----- DATA FOR THIS TASK -----

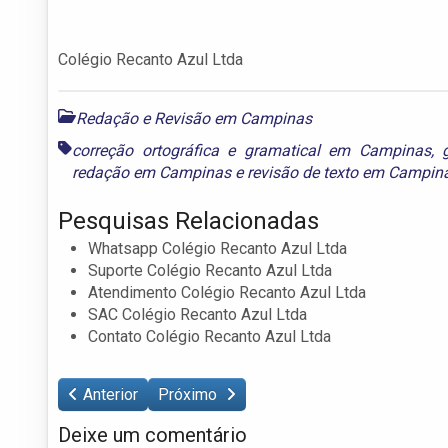
Colégio Recanto Azul Ltda
Redação e Revisão em Campinas
correção ortográfica e gramatical em Campinas
,
redação em Campinas
e
revisão de texto em Campin
Pesquisas Relacionadas
Whatsapp Colégio Recanto Azul Ltda
Suporte Colégio Recanto Azul Ltda
Atendimento Colégio Recanto Azul Ltda
SAC Colégio Recanto Azul Ltda
Contato Colégio Recanto Azul Ltda
Anterior
Próximo
Deixe um comentário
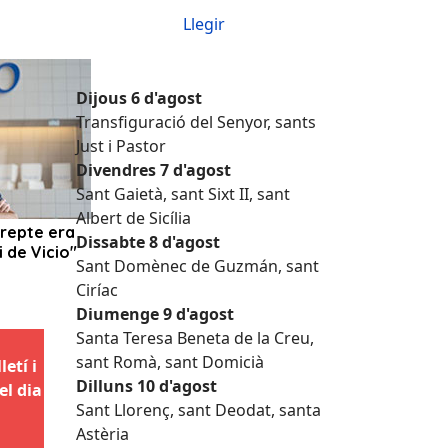
Llegir
Dijous 6 d'agost
Transfiguració del Senyor, sants
Just i Pastor
Divendres 7 d'agost
Sant Gaietà, sant Sixt II, sant
Albert de Sicília
Dissabte 8 d'agost
Sant Domènec de Guzmán, sant
Ciríac
Diumenge 9 d'agost
Santa Teresa Beneta de la Creu,
sant Romà, sant Domicià
etí i
Dilluns 10 d'agost
el dia
Sant Llorenç, sant Deodat, santa
Astèria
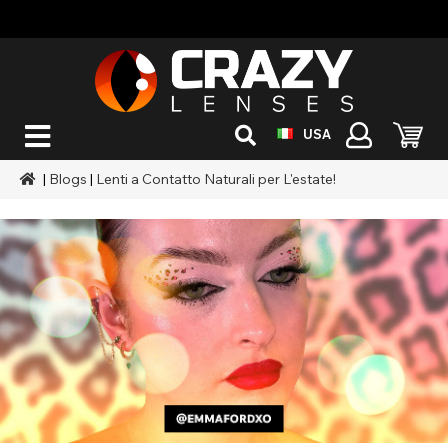
USA
|
Blogs
|
Lenti a Contatto Naturali per L'estate!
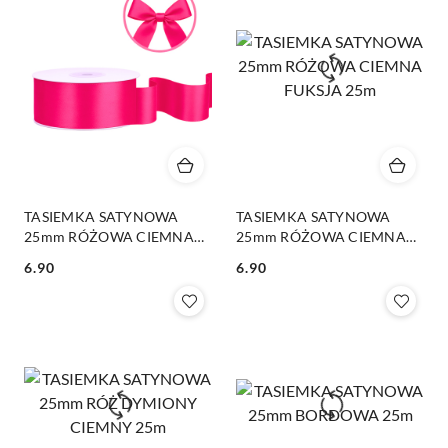
TASIEMKA SATYNOWA
TASIEMKA SATYNOWA
25mm RÓŻOWA CIEMNA
25mm RÓŻOWA CIEMNA
25m
FUKSJA 25m
6.90
6.90
Cena:
Cena:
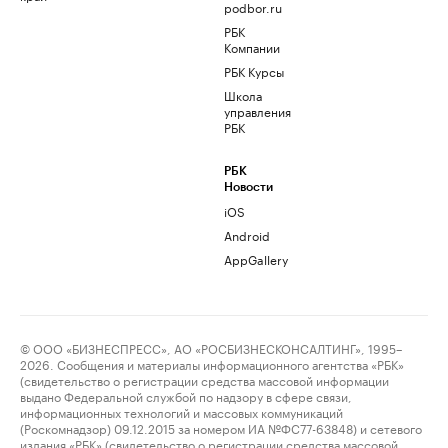
podbor.ru
РБК
Компании
РБК Курсы
Школа
управления
РБК
РБК
Новости
iOS
Android
AppGallery
© ООО «БИЗНЕСПРЕСС», АО «РОСБИЗНЕСКОНСАЛТИНГ», 1995–
2026. Сообщения и материалы информационного агентства «РБК»
(свидетельство о регистрации средства массовой информации
выдано Федеральной службой по надзору в сфере связи,
информационных технологий и массовых коммуникаций
(Роскомнадзор) 09.12.2015 за номером ИА №ФС77-63848) и сетевого
издания «РБК» (свидетельство о регистрации средства массовой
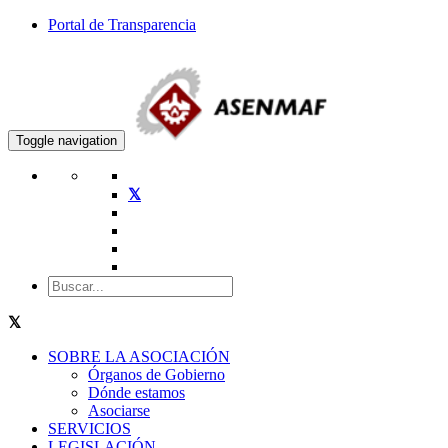
Portal de Transparencia
Toggle navigation
SOBRE LA ASOCIACIÓN
Órganos de Gobierno
Dónde estamos
Asociarse
SERVICIOS
LEGISLACIÓN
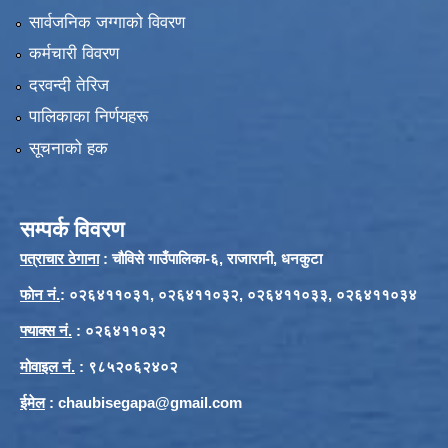
सार्वजनिक जग्गाको विवरण
कर्मचारी विवरण
दरवन्दी तेरिज
पालिकाका निर्णयहरू
सूचनाको हक
सम्पर्क विवरण
पत्राचार ठेगाना
: चौविसे गाउँपालिका-६, राजारानी, धनकुटा
फाेन नं.
: ०२६४११०३१, ०२६४११०३२, ०२६४११०३३, ०२६४११०३४
फ्याक्स नं.
: ०२६४११०३२
मोवाइल नं.
: ९८५२०६२४०२
ईमेल
:
chaubisegapa@gmail.com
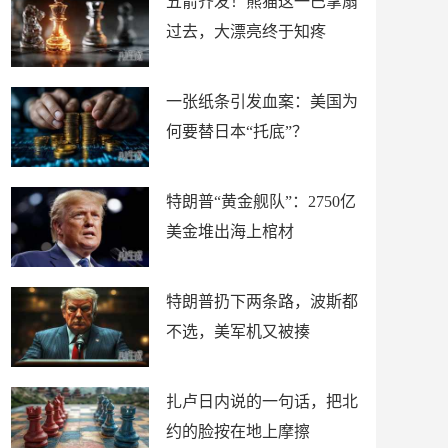
五箭齐发！熊猫这一巴掌扇
过去，大漂亮终于知疼
一张纸条引发血案：美国为
何要替日本“托底”？
特朗普“黄金舰队”：2750亿
美金堆出海上棺材
特朗普扔下两条路，波斯都
不选，美军机又被揍
扎卢日内说的一句话，把北
约的脸按在地上摩擦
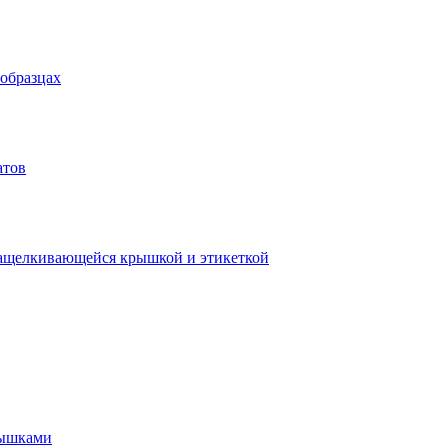
 образцах
атов
защелкивающейся крышкой и этикеткой
рышками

-----

TASK DETAILS:
Reproduce the text of all the material above line for line, with no changes. Leave out the picture markers.

EXERCISE OUTPUT:
Colégio Recanto Azul Ltda
Redação e Revisão em Campinas
correção ortográfica e gramatical em Campinas
,
redação em Campinas
e
revisão de texto em Campin
Pesquisas Relacionadas
Whatsapp Colégio Recanto Azul Ltda
Suporte Colégio Recanto Azul Ltda
Atendimento Colégio Recanto Azul Ltda
SAC Colégio Recanto Azul Ltda
Contato Colégio Recanto Azul Ltda
Anterior
Próximo
Deixe um comentário
Llegir
Dijous 6 d'agost
Transfiguració del Senyor, sants
Just i Pastor
Divendres 7 d'agost
Sant Gaietà, sant Sixt II, sant
Albert de Sicília
Dissabte 8 d'agost
Sant Domènec de Guzmán, sant
Ciríac
Diumenge 9 d'agost
Santa Teresa Beneta de la Creu,
sant Romà, sant Domicià
etí i
Dilluns 10 d'agost
el dia
Sant Llorenç, sant Deodat, santa
Astèria
USA
|
Blogs
|
Lenti a Contatto Naturali per L'estate!
TASIEMKA SATYNOWA
TASIEMKA SATYNOWA
25mm RÓŻOWA CIEMNA
25mm RÓŻOWA CIEMNA
25m
FUKSJA 25m
6.90
6.90
Cena:
Cena:
podbor.ru
РБК
Компании
РБК Курсы
Школа
управления
РБК
РБК
Новости
iOS
Android
AppGallery
© ООО «БИЗНЕСПРЕСС», АО «РОСБИЗНЕСКОНСАЛТИНГ», 1995–
2026. Сообщения и материалы информационного агентства «РБК»
(свидетельство о регистрации средства массовой информации
выдано Федеральной службой по надзору в сфере связи,
информационных технологий и массовых коммуникаций
(Роскомнадзор) 09.12.2015 за номером ИА №ФС77-63848) и сетевого
издания «РБК» (свидетельство о регистрации средства массовой
Portal de Transparencia
Toggle navigation
SOBRE LA ASOCIACIÓN
Órganos de Gobierno
Dónde estamos
Asociarse
SERVICIOS
LEGISLACIÓN
सार्वजनिक जग्गाको विवरण
कर्मचारी विवरण
दरवन्दी तेरिज
पालिकाका निर्णयहरू
सूचनाको हक
सम्पर्क विवरण
पत्राचार ठेगाना
: चौविसे गाउँपालिका-६, राजारानी, धनकुटा
फाेन नं.
: ०२६४११०३१, ०२६४११०३२, ०२६४११०३३, ०२६४११०३४
फ्याक्स नं.
: ०२६४११०३२
मोवाइल नं.
: ९८५२०६२४०२
ईमेल
:
chaubisegapa@gmail.com
五箭齐发！熊猫这一巴掌扇
过去，大漂亮终于知疼
一张纸条引发血案：美国为
何要替日本“托底”？
特朗普“黄金舰队”：2750亿
美金堆出海上棺材
特朗普扔下两条路，波斯都
不选，美军机又被揍
扎卢日内说的一句话，把北
约的脸按在地上摩擦
 образцах
атов
защелкивающейся крышкой и этикеткой
рышками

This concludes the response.